Ensaio
11 de setembro de 2015
Por Gutemberg
Miranda, que é graduado em Filosofia pela UFPE e leciona na UFAL
Quando se imaginava que no mundo “pós-histórico”
viveríamos uma fase sem conflitos étnico-raciais e que nenhum rastro de
contradição social abalaria os pilares do Ocidente, assistimos homens e mulheres
baterem à porta da Europa, exigindo o cumprimento de direitos humanos básicos,
algo que representa um teste para os arautos da pós-modernidade, que se autoproclamam
guardiões incansáveis da pluralidade e da diferença. Enquanto milhares de
pessoas tentam atravessar fronteiras para sobreviver, vimos muros, vigilâncias
e agressões se expandirem por todo o planeta.
Refugiados morrem
diariamente tentando ingressar na Europa, cena que nos faz recordar a Segunda Guerra
Mundial, quando milhares de europeus buscavam asilo em várias partes do mundo. A
crueldade sofrida atualmente pelos refugiados árabes e africanos nos faz lembrar
os campos de concentração, com milhares de pessoas mortas ao tentar a travessia
seja por mar ou por terra. O próprio Oriente Médio, que vive uma crise sem
precedentes em sua história, também se assemelha muito a um imenso espaço
concentracionário, em que as pessoas não têm acesso aos alimentos nem a
segurança mínima diante das agressões dos vários grupos em luta numa guerra
civil interminável.
Tudo isso tem como causa o
Ocidente, ou melhor, as grandes superpotências que historicamente
desestabilizaram o Oriente Médio com a finalidade de tirar proveitos
geopolíticos e, consequentemente, econômicos. Nos anos noventa, Giorgio Agamben
escreveu um ensaio profético, Meios sem Fim,
chamando-nos a atenção para o significado histórico dos refugiados enquanto
expressão de um movimento capaz de gerar o Estado
de exceção, desmascarando a ordem totalitária do capitalismo atual. Enquanto
a guerra civil síria e o Estado Islâmico não ultrapassavam os limites
geográficos do Oriente, nós ocidentais não considerávamos a gravidade da crise
humanitária sofrida por milhares de pessoas.
Com a onda de refugiados
tentando ingressar na Europa, nós pudemos perceber claramente que o Estado de
exceção é a regra da ordem política e econômica da atualidade, e que no lugar
de progresso e desenvolvimento, a barbárie se alastra nas relações sociais e se
cristaliza por meio dos bens culturais, conforme Walter Benjamin já havia nos
alertado em suas Teses sobre o conceito
de História. O espectro de Auschwitz ronda não somente a Europa. Devemos
ficar atentos contra o fantasma da direita e do conservadorismo, cuja força,
inclusive, vem recrudescendo no Brasil, tal como assistimos nos apelos ao retorno
da ditadura militar expresso em cartazes e faixas em plena luz do dia.
A mínima concessão aos
anseios retrógrados e antidemocráticos deve ser rechaçada com veemência. A
crise econômica internacional e o agravamento das tensões geopolíticas devem
ser observados de forma sistêmica e através dos ensinamentos da História. A
luta contra o racismo e a xenofobia deve ser mobilizada internacionalmente, e o
direito ao refúgio para vítimas de guerra deve ser uma premissa inquestionável.

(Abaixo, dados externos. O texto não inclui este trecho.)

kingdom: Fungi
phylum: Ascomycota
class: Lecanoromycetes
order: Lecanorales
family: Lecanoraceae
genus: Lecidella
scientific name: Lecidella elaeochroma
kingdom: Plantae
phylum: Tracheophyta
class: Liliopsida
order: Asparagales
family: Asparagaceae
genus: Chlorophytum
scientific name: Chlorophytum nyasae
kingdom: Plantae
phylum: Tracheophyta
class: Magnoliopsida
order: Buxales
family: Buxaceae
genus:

Não deixar que os árabes, africanos e latino-americanos
sofram qualquer tipo de discriminação na Europa está na ordem do dia. Devemos
resgatar o internacionalismo que esteve na base dos movimentos operários e
anarquistas e reforçarmos a solidariedade global em defesa dos refugiados. Ao
refletir sobre sua condição de exilado no livro Minima Moralia, Adorno escreveu algo muito importante para os dias
de hoje: “Cabe unir-se ao sofrimento das pessoas: o menor passo na direção das
suas alegrias segue no rumo de enrijecer o sofrimento”.
Pouca ou nenhum reflexão se faz sobre os reflexos internos no Brasil. O discurso dos que promovem e ou financiam essas guerras é o mesmo dos moralistas de plantão no Brasil. As lamúrias sobre a tragédia dos causadores é a mesma dos moralistas do Brasil. Que falta faz um espelho pra essa gente ordinária, que não se vê criticando tudo o quanto o mais cultiva, em nome do dinheiro, da ganância e das aparências.